I like Ubuntu

Chad Perrin perrin at apotheon.com
Sat Apr 14 20:31:02 UTC 2007

On Sat, Apr 14, 2007 at 04:15:43PM -0400, Parv wrote:
> in message <1176551927.6799.9.camel at FreeBSD.localhost>,
> wrote Paul Butler thusly...
> >
> > If, however, heart-stopping speed appeals to you, you want
> > intelligently planned technology with the latest stable
> > applications, you are operating web servers, or you just plain
> > want to get expertise in real Unix then there is nothing like
> > FreeBSD.
> > 
> > Merely by living with FreeBSD for a year or two on your desktop or
> > laptop, you will really deepen your understanding of unix-derived
> > systems in a way which is not possible with Linux.  This may be
> > very helpful if you either have or contemplate a career in IT.
> I note that Paul mentioned "IT" not a "Unix System Administration".
> So consider the following as my rant.
> There seems to be no entity which offers *entry level* Unix System
> Administration position to those not already living in immediate
> surrounding area (even if one is willing to relocate (at one's own
> expense)).  And "Junior" positions require near 3 years of Unix or
> Linux *paid* experience.
> In my experience, the Unix knowledge & experience gained by using
> FreeBSD (despite the number of years using it) on a machine
> connected to Internet  -- but not actively taking part in LAN-y
> things like internal DNS, file- and backup/restore server,
> heterogeneous computing environment, etc. -- can help only for
> non-system administration positions.

If by "help" you mean "help you get hired", I agree -- unfortunately.

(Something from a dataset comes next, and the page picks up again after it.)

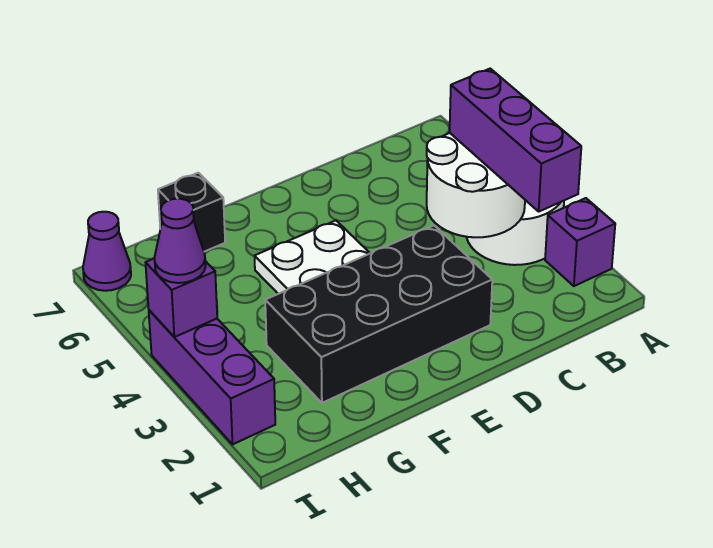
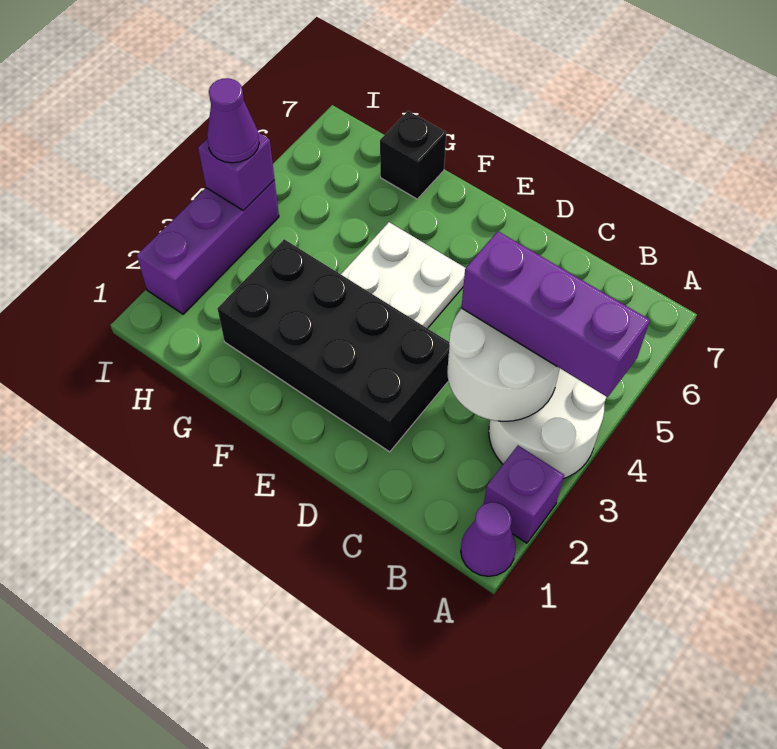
purple 1x3 brick [450,69,581,211] -> purple 1x3 brick turned to [461,231,650,397]
purple 1x1 cone [83,212,131,291] -> purple 1x1 cone moved to [461,502,516,576]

Speaking in terms of skills, on the other hand, I have to disagree.  For
instance, my first year of using Debian as my primary desktop OS made me
a far better MS Windows admin than I ever had been before, despite my
certifications, education, and experience with MS Windows networks prior
to that point.  I suppose that learning more OSes can make one a far
better admin in the OSes one already knew, in a manner similar to the
way learning Haskell, Lisp, or Smalltalk can make one a better C, Java,
or Perl programmer.

CCD CopyWrite Chad Perrin [ http://ccd.apotheon.org ]
Ben Franklin: "As we enjoy great Advantages from the Inventions of
others we should be glad of an Opportunity to serve others by any
Invention of ours, and this we should do freely and generously.